Лорис-Меликов засмеялся тоже очень весело.
— Вот он какой пистолет! А ведь хорошо сказал! Остроумный ваш брат, — обратился он к Софье Яковлевне. — Впрочем, я ведь больше гак говорю. Революционеры — пустое место, нет ничего проще, как всех их отправить в Сибирь соболей ловить, да жалко молодых людей и их родителей. Наш придворный мир тоже пустое место. Царская власть другое дело: это сила, сила тысячелетняя, сила огромная, хоть и меньшая, чем многие из них думают. За эту силу они, придворные люди, и цепляются. А если что с ней случится, за милую душу бросят и предадут! Я их теперь знаю, на мякине не проведешь. Общество? Откровенно говорю, его я знаю меньше. Хотел бы узнать, очень хотел бы. Может, на поверку и за ним ничего нет, за интеллигентским пашой, а все только хвастают, пускают пыль в глаза. Но все лучше бы действовать сообща, а? Совестно жить — ни о чем не тужить.
— Вот и надо бы вам обменяться мненьями с представителями общества, — горячо сказала Софья Яковлевна. — Я это давно говорю!
— Я ничуть не прочь. Отчего же не поговорить? Сразу выяснилось бы, что можно, чего нельзя. Многого нельзя, а кое-что и можно, и должно… Русская история держится такими людьми, как, скажем, Сперанский, которые вовремя чинили то, что следовало и еще можно было починить. А что нельзя, то нельзя. Дойдет до торга — буду упрям, как карамышевский черт!
— Но что же вы, граф, предлагаете? — начал Михаил Яковлевич. — Ведь первое и основное…

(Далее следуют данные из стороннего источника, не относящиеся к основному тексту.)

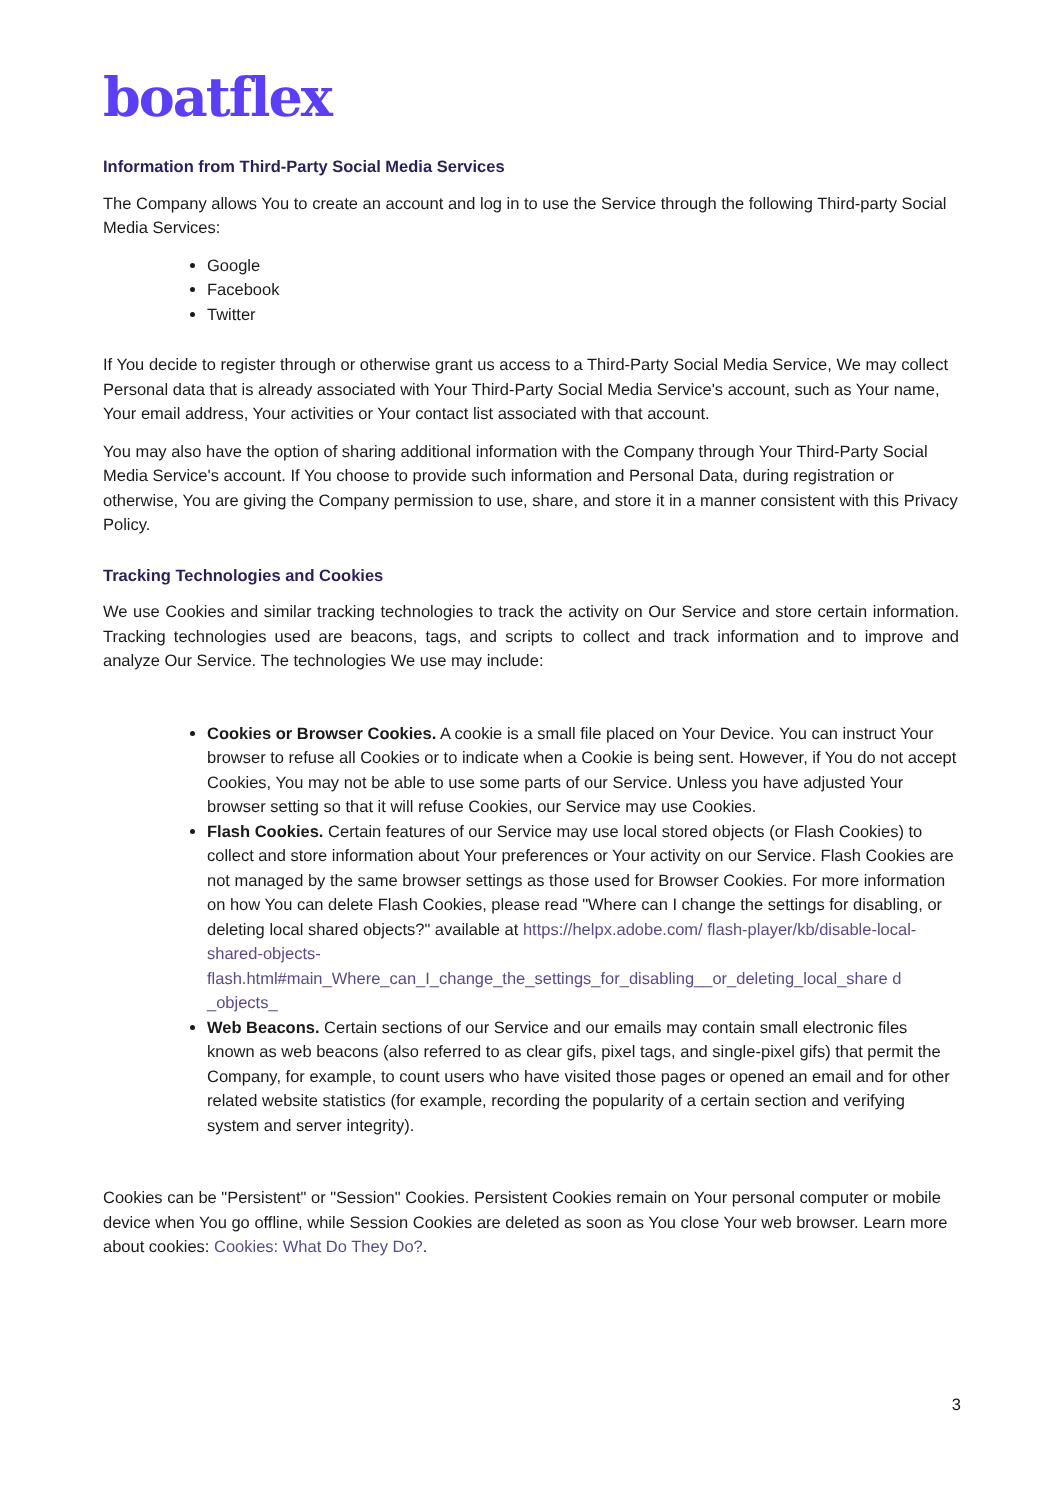boatflex
Information from Third-Party Social Media Services
The Company allows You to create an account and log in to use the Service through the following Third-party Social Media Services:
Google
Facebook
Twitter
If You decide to register through or otherwise grant us access to a Third-Party Social Media Service, We may collect Personal data that is already associated with Your Third-Party Social Media Service's account, such as Your name, Your email address, Your activities or Your contact list associated with that account.
You may also have the option of sharing additional information with the Company through Your Third-Party Social Media Service's account. If You choose to provide such information and Personal Data, during registration or otherwise, You are giving the Company permission to use, share, and store it in a manner consistent with this Privacy Policy.
Tracking Technologies and Cookies
We use Cookies and similar tracking technologies to track the activity on Our Service and store certain information. Tracking technologies used are beacons, tags, and scripts to collect and track information and to improve and analyze Our Service. The technologies We use may include:
Cookies or Browser Cookies. A cookie is a small file placed on Your Device. You can instruct Your browser to refuse all Cookies or to indicate when a Cookie is being sent. However, if You do not accept Cookies, You may not be able to use some parts of our Service. Unless you have adjusted Your browser setting so that it will refuse Cookies, our Service may use Cookies.
Flash Cookies. Certain features of our Service may use local stored objects (or Flash Cookies) to collect and store information about Your preferences or Your activity on our Service. Flash Cookies are not managed by the same browser settings as those used for Browser Cookies. For more information on how You can delete Flash Cookies, please read "Where can I change the settings for disabling, or deleting local shared objects?" available at https://helpx.adobe.com/ flash-player/kb/disable-local-shared-objects- flash.html#main_Where_can_I_change_the_settings_for_disabling__or_deleting_local_share d _objects_
Web Beacons. Certain sections of our Service and our emails may contain small electronic files known as web beacons (also referred to as clear gifs, pixel tags, and single-pixel gifs) that permit the Company, for example, to count users who have visited those pages or opened an email and for other related website statistics (for example, recording the popularity of a certain section and verifying system and server integrity).
Cookies can be "Persistent" or "Session" Cookies. Persistent Cookies remain on Your personal computer or mobile device when You go offline, while Session Cookies are deleted as soon as You close Your web browser. Learn more about cookies: Cookies: What Do They Do?.
3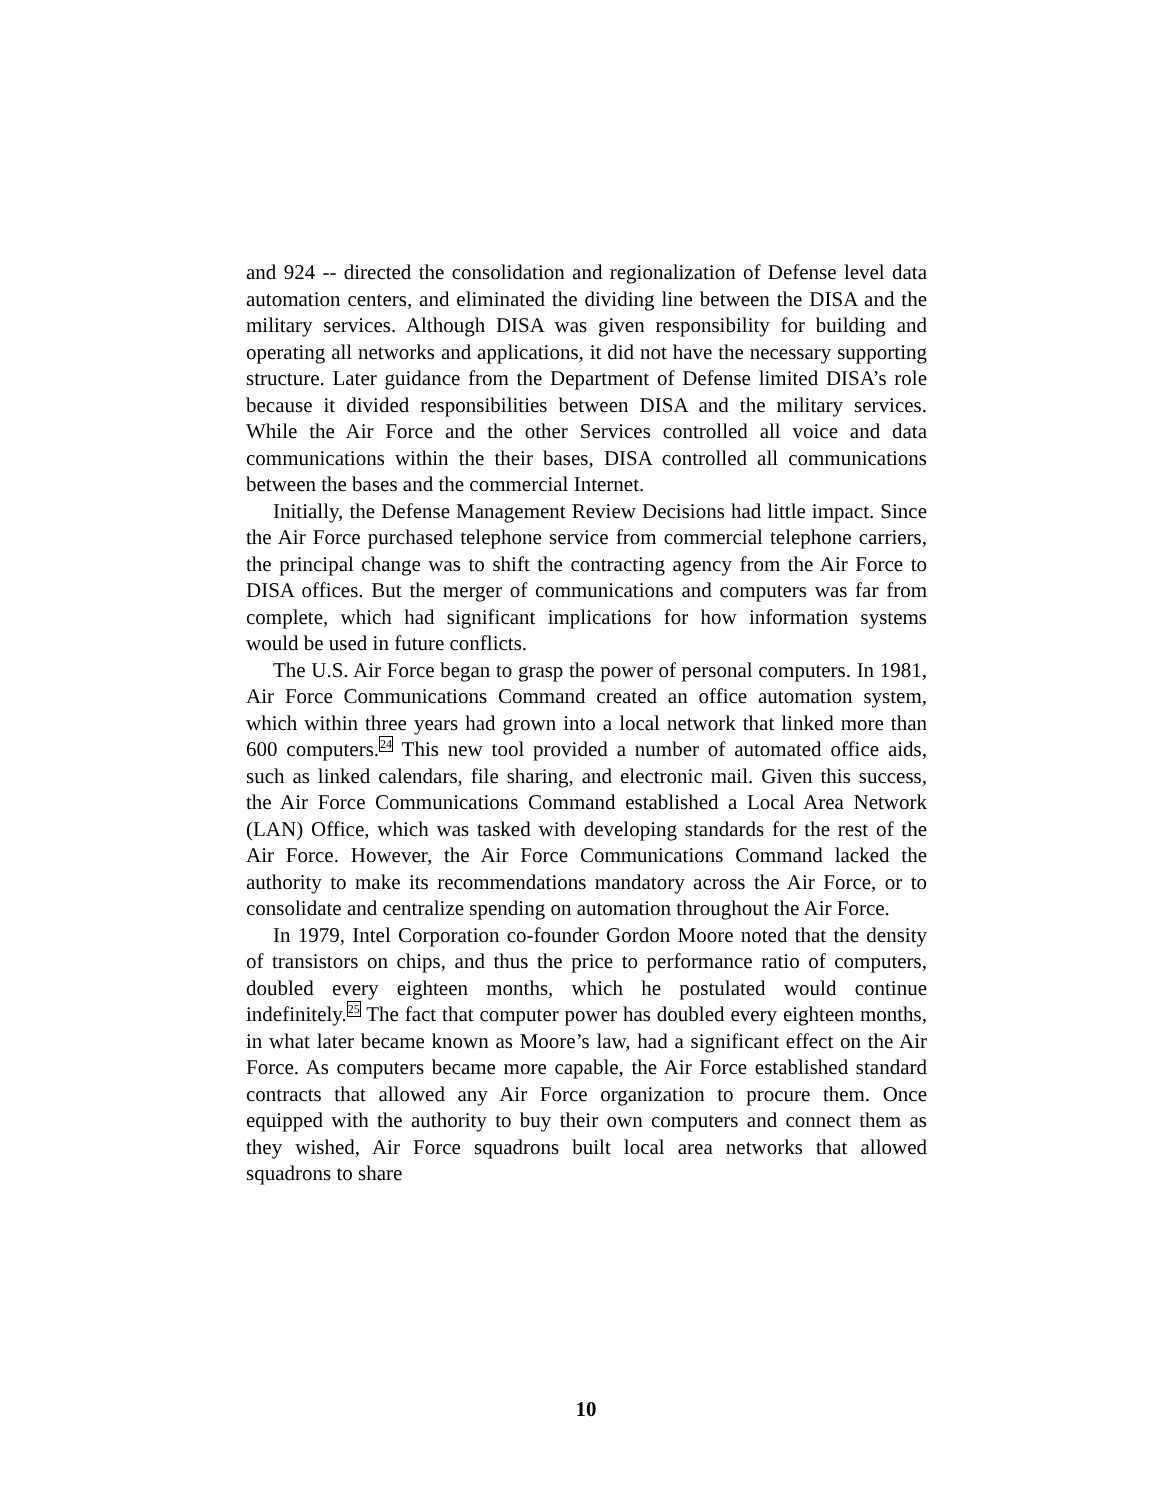and 924 -- directed the consolidation and regionalization of Defense level data automation centers, and eliminated the dividing line between the DISA and the military services. Although DISA was given responsibility for building and operating all networks and applications, it did not have the necessary supporting structure. Later guidance from the Department of Defense limited DISA’s role because it divided responsibilities between DISA and the military services. While the Air Force and the other Services controlled all voice and data communications within the their bases, DISA controlled all communications between the bases and the commercial Internet.
Initially, the Defense Management Review Decisions had little impact. Since the Air Force purchased telephone service from commercial telephone carriers, the principal change was to shift the contracting agency from the Air Force to DISA offices. But the merger of communications and computers was far from complete, which had significant implications for how information systems would be used in future conflicts.
The U.S. Air Force began to grasp the power of personal computers. In 1981, Air Force Communications Command created an office automation system, which within three years had grown into a local network that linked more than 600 computers.<sup>24</sup> This new tool provided a number of automated office aids, such as linked calendars, file sharing, and electronic mail. Given this success, the Air Force Communications Command established a Local Area Network (LAN) Office, which was tasked with developing standards for the rest of the Air Force. However, the Air Force Communications Command lacked the authority to make its recommendations mandatory across the Air Force, or to consolidate and centralize spending on automation throughout the Air Force.
In 1979, Intel Corporation co-founder Gordon Moore noted that the density of transistors on chips, and thus the price to performance ratio of computers, doubled every eighteen months, which he postulated would continue indefinitely.<sup>25</sup> The fact that computer power has doubled every eighteen months, in what later became known as Moore’s law, had a significant effect on the Air Force. As computers became more capable, the Air Force established standard contracts that allowed any Air Force organization to procure them. Once equipped with the authority to buy their own computers and connect them as they wished, Air Force squadrons built local area networks that allowed squadrons to share
10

— Виноват, я ничего не предлагаю. Поговорить был бы рад, об этом мы с вашей сестрицей беседовали. Позовет — приду, посижу, послушаю. Но, ох, боюсь, что и обществу присущи иллюзии относительно его силы. Я всю жизнь провел с солдатами и могу сказать, что их знаю. Солдат наш царя любит и ему верит. Генералам, может, и верит, но их любит не так, чтобы слишком. А вот люди из «Вестника Европы» да из «Отечественных записок» ему совсем ни к чему. Недаром они и подкрепляют себя революционерами. Точно будто я не знаю, что близкие сотрудники Салтыкова участвуют в подпольных изданиях. Ведь по должности шефа жандармов у меня обо всех есть сведенья, — подчеркнул он. — Скажем, в «Народной Воле» появилась обо мне статья: «Волчья пасть и лисий хвост». Ведь это Михайловский написал, — полувопросительно сказал он, взглянув на Михаила Яковлевича, который мгновенно насторожился. «Ну, этого я шефу жандармов подтверждать не стану!» — подумал он. — Да, не в том дело, кто написал… Этакого ведь волка нашел! Что ж, волк, так волк. Только ежели у тебя на волка ни ружья, ни дубья не припасено, так даром языка не чеши. Не подействует.
— Кроме революционеров, есть люди, которые хотят преобразования России мирными способами, — сказал Черняков. — Но их моральный капитал — это их убеждения, от которых они отказаться не могут. Если бы отказались, то им грош была бы цена, и правительству и не стоило бы с ними сговариваться. Скажу совершенно откровенно, граф, уж если вы со мной об этом по случайности заговорили. Ваши ближайшие намеренья обществу, к сожалению, неизвестны или известны только понаслышке. Обмен мненьями, никого ни к чему не обязывающий, и по-моему был бы чрезвычайно благотворен. Мы, поверьте, ничего, кроме блага России, не желаем, — сказал Михаил Яковлевич и подумал, что выразил идее больше сочувствия, чем следовало бы для первого раза. — Все зависит от того, что может быть предложено и осуществлено, — сказал он, воспользовавшись страдательным залогом, чтобы не употреблять слов «вы», «мы». — Я лично думаю, что средостенье между престолом и обществом — роковое явление новейшей истории России.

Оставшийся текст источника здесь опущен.